Start of DATA TO PROCESS
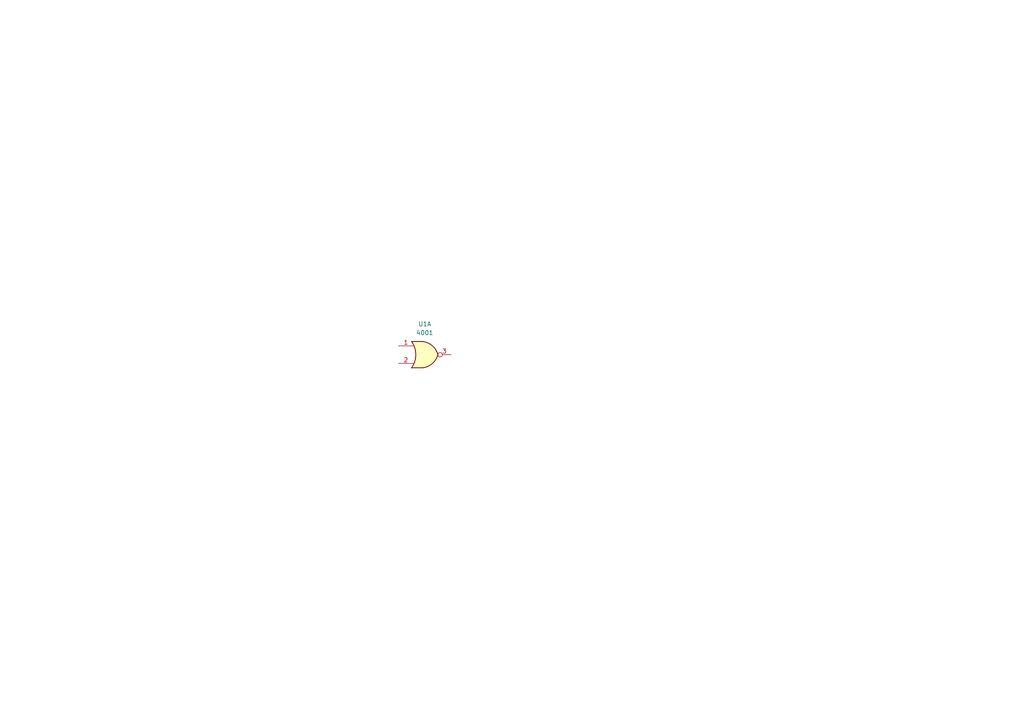
<source format=kicad_sch>
(kicad_sch
	(version 20250114)
	(generator "eeschema")
	(generator_version "9.0")
	(uuid "119cf5e8-270a-4d8d-bff1-82c3a168ff26")
	(paper "A4")
	
	(symbol
		(lib_id "4xxx:4001")
		(at 123.19 102.87 0)
		(unit 1)
		(exclude_from_sim no)
		(in_bom yes)
		(on_board yes)
		(dnp no)
		(fields_autoplaced yes)
		(uuid "3978748c-190a-40c2-a7dc-a70d9dfbf7e4")
		(property "Reference" "U1"
			(at 123.19 93.98 0)
			(effects
				(font
					(size 1.27 1.27)
				)
			)
		)
		(property "Value" "4001"
			(at 123.19 96.52 0)
			(effects
				(font
					(size 1.27 1.27)
				)
			)
		)
		(property "Footprint" ""
			(at 123.19 102.87 0)
			(effects
				(font
					(size 1.27 1.27)
				)
				(hide yes)
			)
		)
		(property "Datasheet" "http://www.intersil.com/content/dam/Intersil/documents/cd40/cd4000bms-01bms-02bms-25bms.pdf"
			(at 123.19 102.87 0)
			(effects
				(font
					(size 1.27 1.27)
				)
				(hide yes)
			)
		)
		(property "Description" "Quad Nor 2 inputs"
			(at 123.19 102.87 0)
			(effects
				(font
					(size 1.27 1.27)
				)
				(hide yes)
			)
		)
		(pin "2"
			(uuid "f9e8a020-ad93-47a2-99a6-06ef848cec10")
		)
		(pin "5"
			(uuid "f6395834-12fa-4a5b-9a3e-20fdb8af3e08")
		)
		(pin "9"
			(uuid "63accf25-2b3b-47aa-8da2-ebc87f3740b4")
		)
		(pin "6"
			(uuid "2e9958a8-7b74-4d03-a508-02d54d0d9a30")
		)
		(pin "10"
			(uuid "cfe7fc1f-4928-4477-a3df-28b82b0d2483")
		)
		(pin "12"
			(uuid "fd32385f-6c11-4217-8034-e9a596ee5455")
		)
		(pin "3"
			(uuid "6b5b1564-0283-40a4-95ac-4ba3c80ff73a")
		)
		(pin "1"
			(uuid "77f2a0f1-3e89-414f-9250-af6b290c266a")
		)
		(pin "4"
			(uuid "40548dd2-5877-438d-85a6-77585792b2b5")
		)
		(pin "8"
			(uuid "26670def-29af-4063-b4bf-3ba2b04ebfbe")
		)
		(pin "13"
			(uuid "4a130ff9-13ae-464e-82c9-7d148b4bc5d1")
		)
		(pin "11"
			(uuid "c44cd077-8ceb-4611-bbaf-f252e99d0ddd")
		)
		(pin "7"
			(uuid "594c4668-77a4-4595-97e2-38b809bb86a7")
		)
		(pin "14"
			(uuid "2eea4c12-21e3-49e8-aad4-952aebe3dcaa")
		)
		(instances
			(project ""
				(path "/119cf5e8-270a-4d8d-bff1-82c3a168ff26"
					(reference "U1")
					(unit 1)
				)
			)
		)
	)
	(sheet_instances
		(path "/"
			(page "1")
		)
	)
	(embedded_fonts no)
)

</source>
End of DATA TO PROCESS
• _YOUR ASSIGNMENT_
Output a verbatim copy of the entries and skip the pictures.

• _SOLUTION FOR THIS PROBLEM_
<source format=kicad_sch>
(kicad_sch
	(version 20250114)
	(generator "eeschema")
	(generator_version "9.0")
	(uuid "119cf5e8-270a-4d8d-bff1-82c3a168ff26")
	(paper "A4")
	
	(symbol
		(lib_id "4xxx:4001")
		(at 123.19 102.87 0)
		(unit 1)
		(exclude_from_sim no)
		(in_bom yes)
		(on_board yes)
		(dnp no)
		(fields_autoplaced yes)
		(uuid "3978748c-190a-40c2-a7dc-a70d9dfbf7e4")
		(property "Reference" "U1"
			(at 123.19 93.98 0)
			(effects
				(font
					(size 1.27 1.27)
				)
			)
		)
		(property "Value" "4001"
			(at 123.19 96.52 0)
			(effects
				(font
					(size 1.27 1.27)
				)
			)
		)
		(property "Footprint" ""
			(at 123.19 102.87 0)
			(effects
				(font
					(size 1.27 1.27)
				)
				(hide yes)
			)
		)
		(property "Datasheet" "http://www.intersil.com/content/dam/Intersil/documents/cd40/cd4000bms-01bms-02bms-25bms.pdf"
			(at 123.19 102.87 0)
			(effects
				(font
					(size 1.27 1.27)
				)
				(hide yes)
			)
		)
		(property "Description" "Quad Nor 2 inputs"
			(at 123.19 102.87 0)
			(effects
				(font
					(size 1.27 1.27)
				)
				(hide yes)
			)
		)
		(pin "2"
			(uuid "f9e8a020-ad93-47a2-99a6-06ef848cec10")
		)
		(pin "5"
			(uuid "f6395834-12fa-4a5b-9a3e-20fdb8af3e08")
		)
		(pin "9"
			(uuid "63accf25-2b3b-47aa-8da2-ebc87f3740b4")
		)
		(pin "6"
			(uuid "2e9958a8-7b74-4d03-a508-02d54d0d9a30")
		)
		(pin "10"
			(uuid "cfe7fc1f-4928-4477-a3df-28b82b0d2483")
		)
		(pin "12"
			(uuid "fd32385f-6c11-4217-8034-e9a596ee5455")
		)
		(pin "3"
			(uuid "6b5b1564-0283-40a4-95ac-4ba3c80ff73a")
		)
		(pin "1"
			(uuid "77f2a0f1-3e89-414f-9250-af6b290c266a")
		)
		(pin "4"
			(uuid "40548dd2-5877-438d-85a6-77585792b2b5")
		)
		(pin "8"
			(uuid "26670def-29af-4063-b4bf-3ba2b04ebfbe")
		)
		(pin "13"
			(uuid "4a130ff9-13ae-464e-82c9-7d148b4bc5d1")
		)
		(pin "11"
			(uuid "c44cd077-8ceb-4611-bbaf-f252e99d0ddd")
		)
		(pin "7"
			(uuid "594c4668-77a4-4595-97e2-38b809bb86a7")
		)
		(pin "14"
			(uuid "2eea4c12-21e3-49e8-aad4-952aebe3dcaa")
		)
		(instances
			(project ""
				(path "/119cf5e8-270a-4d8d-bff1-82c3a168ff26"
					(reference "U1")
					(unit 1)
				)
			)
		)
	)
	(sheet_instances
		(path "/"
			(page "1")
		)
	)
	(embedded_fonts no)
)

</source>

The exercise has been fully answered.